(Extracted records)
--
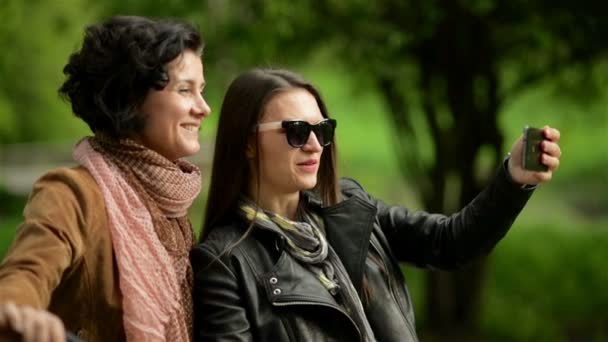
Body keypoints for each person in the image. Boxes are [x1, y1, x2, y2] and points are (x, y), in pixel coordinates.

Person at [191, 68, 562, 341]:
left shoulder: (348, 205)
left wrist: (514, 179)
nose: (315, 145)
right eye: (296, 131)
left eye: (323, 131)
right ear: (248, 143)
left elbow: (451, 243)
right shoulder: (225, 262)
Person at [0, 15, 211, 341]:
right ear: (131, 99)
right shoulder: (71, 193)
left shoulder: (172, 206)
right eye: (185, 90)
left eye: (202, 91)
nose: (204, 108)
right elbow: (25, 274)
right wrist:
--
=== Work required ===
Reproduce every line above containing "left".

=== Answer box ===
left shoulder: (348, 205)
left wrist: (514, 179)
left eye: (323, 131)
left elbow: (451, 243)
left shoulder: (172, 206)
left eye: (202, 91)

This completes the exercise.